Korsunsky highlights that frontier AI models now possess "machine intuition," allowing them to execute 32-step reasoning chains to autonomously compromise networks. Furthermore, the rise of the "Agentic Economy"—where autonomous AI agents act as non-human identities within corporate networks—has introduced a new systemic risk, as these agents can bypass traditional guardrails and manipulate internal systems without human intervention.
## Business Impact
### For the Companies Involved
- **Tenable:** Positions itself as the essential "AI-powered exposure management" platform, moving beyond its roots in simple vulnerability scanning.
- **Anthropic/AI Frontier Labs:** Facing increasing pressure from global financial and government leaders to implement safety guardrails as their models demonstrate high-level hacking capabilities.
### For Competitors
- **Legacy Vulnerability Management (VM) Players:** Vendors still focusing on static CVSS scores and reactive patching cycles face sudden technological irrelevance.
- **Identity Providers (IAM):** There is a massive new market requirement to secure non-human, agentic identities with the same rigor as human credentials.
### For Customers
- **Enterprises:** Must shift budget and talent from reactive "firefighting" (patching) to proactive "fuel clearing" (exposure management and hygiene).
- **Global Financial Institutions:** Facing direct threats to structural stability, forcing a mandate for deeper visibility into AI-driven attack paths.
### For the Market
- **The End of CVSS Priority:** The market is moving away from static severity scores toward dynamic, context-aware risk prioritization.
- **Regulatory Pressure:** Expect increased scrutiny on "AI Safety" and the "Agentic Economy" as global leaders (WEF) recognize AI as an unprecedented threat multiplier.
## Technical Implications
- **"Negative-Day" Exploits:** Vulnerabilities are being exploited a full week before a patch exists.
- **Autonomous Hacking Agents:** AI can now chain "low-severity" logic flaws into critical exploits with an 83% success rate.
- **Cryptographic Primitives for AI:** Urgent need for zero-trust and least-privilege primitives applied specifically to autonomous AI agents.
## Strategic Analysis
- **Market Positioning:** Tenable is leading the charge in re-branding the VM category as "Exposure Management," focusing on the *whole board* (OT, IoT, Cloud, Identity) rather than just CVEs.
- **Competitive Advantage:** Real-time visibility and AI-driven predictive modeling of attack paths are the new "must-haves."
- **Challenges:** Enterprise patching cycles still take 43–55 days on average; closing the gap between "minus seven days" and "two months" is a massive operational hurdle.
## Industry Reactions
- **Global Leaders (WEF):** The consensus in Geneva is "sobering," with a realization that conventional defenses cannot keep pace with AI velocity.
- **Government Sentiment:** Emergency meetings between the U.S. Treasury and Wall Street CEOs indicate that AI-driven cyber risk is now viewed as a systemic threat to the global economy.
## Future Outlook
- **The Agentic Economy:** By 2027, the primary internal threat vector will likely be autonomous non-human identities.
- **Machine vs.
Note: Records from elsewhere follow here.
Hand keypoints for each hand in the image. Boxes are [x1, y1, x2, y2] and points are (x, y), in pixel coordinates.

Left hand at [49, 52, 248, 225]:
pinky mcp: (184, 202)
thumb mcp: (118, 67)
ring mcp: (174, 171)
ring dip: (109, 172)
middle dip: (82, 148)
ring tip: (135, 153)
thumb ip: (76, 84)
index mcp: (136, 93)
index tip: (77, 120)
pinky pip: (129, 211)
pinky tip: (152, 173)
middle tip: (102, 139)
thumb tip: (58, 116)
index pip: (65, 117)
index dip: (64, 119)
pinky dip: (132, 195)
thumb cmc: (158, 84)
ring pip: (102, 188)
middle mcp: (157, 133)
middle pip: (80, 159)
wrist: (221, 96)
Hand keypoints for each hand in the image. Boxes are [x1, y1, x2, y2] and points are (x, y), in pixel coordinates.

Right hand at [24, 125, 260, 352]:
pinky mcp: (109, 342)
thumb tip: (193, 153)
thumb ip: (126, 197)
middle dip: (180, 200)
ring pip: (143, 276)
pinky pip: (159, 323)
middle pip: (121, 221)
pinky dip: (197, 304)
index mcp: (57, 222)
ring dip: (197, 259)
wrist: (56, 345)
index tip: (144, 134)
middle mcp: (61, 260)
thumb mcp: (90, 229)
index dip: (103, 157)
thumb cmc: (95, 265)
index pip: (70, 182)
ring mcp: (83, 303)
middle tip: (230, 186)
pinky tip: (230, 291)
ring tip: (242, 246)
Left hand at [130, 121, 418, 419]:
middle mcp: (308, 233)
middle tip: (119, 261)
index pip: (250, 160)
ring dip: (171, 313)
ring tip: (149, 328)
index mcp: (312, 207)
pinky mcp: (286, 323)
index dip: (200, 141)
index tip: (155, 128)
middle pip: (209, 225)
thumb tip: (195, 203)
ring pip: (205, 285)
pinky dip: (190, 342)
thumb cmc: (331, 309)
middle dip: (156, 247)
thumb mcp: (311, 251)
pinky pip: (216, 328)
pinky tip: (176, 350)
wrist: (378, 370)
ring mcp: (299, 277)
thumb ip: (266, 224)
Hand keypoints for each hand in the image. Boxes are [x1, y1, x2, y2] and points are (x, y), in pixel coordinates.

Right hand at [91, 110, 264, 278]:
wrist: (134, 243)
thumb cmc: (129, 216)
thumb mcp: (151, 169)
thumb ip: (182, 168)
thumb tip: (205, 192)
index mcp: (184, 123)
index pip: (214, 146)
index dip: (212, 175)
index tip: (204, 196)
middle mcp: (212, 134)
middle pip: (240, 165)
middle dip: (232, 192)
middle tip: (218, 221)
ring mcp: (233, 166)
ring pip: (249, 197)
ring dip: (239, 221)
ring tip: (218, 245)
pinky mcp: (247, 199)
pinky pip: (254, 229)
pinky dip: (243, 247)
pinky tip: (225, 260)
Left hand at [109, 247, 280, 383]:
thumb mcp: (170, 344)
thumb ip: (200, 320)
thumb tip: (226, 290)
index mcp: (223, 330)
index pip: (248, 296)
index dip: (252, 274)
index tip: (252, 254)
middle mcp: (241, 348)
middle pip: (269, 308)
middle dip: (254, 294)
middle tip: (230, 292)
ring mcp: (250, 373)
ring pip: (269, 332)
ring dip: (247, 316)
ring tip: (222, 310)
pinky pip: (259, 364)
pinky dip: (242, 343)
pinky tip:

Machine:** Defenders must deploy agentic AI to counter offensive AI, moving toward "machine-speed orchestration."
## For Security Professionals
Practitioners must recognize that while zero-days are flashy, **70% of breaches still stem from human error** (misconfigurations and identity flaws). The takeaway is clear: Prioritizing "cyber hygiene" (MFA, clearing shadow IT, and tightening permissions) is no longer a basic task—it is the only way to "starve the fire" before an AI attacker arrives. Focus on exposure management to see where a minor misconfiguration could lead to a critical asset.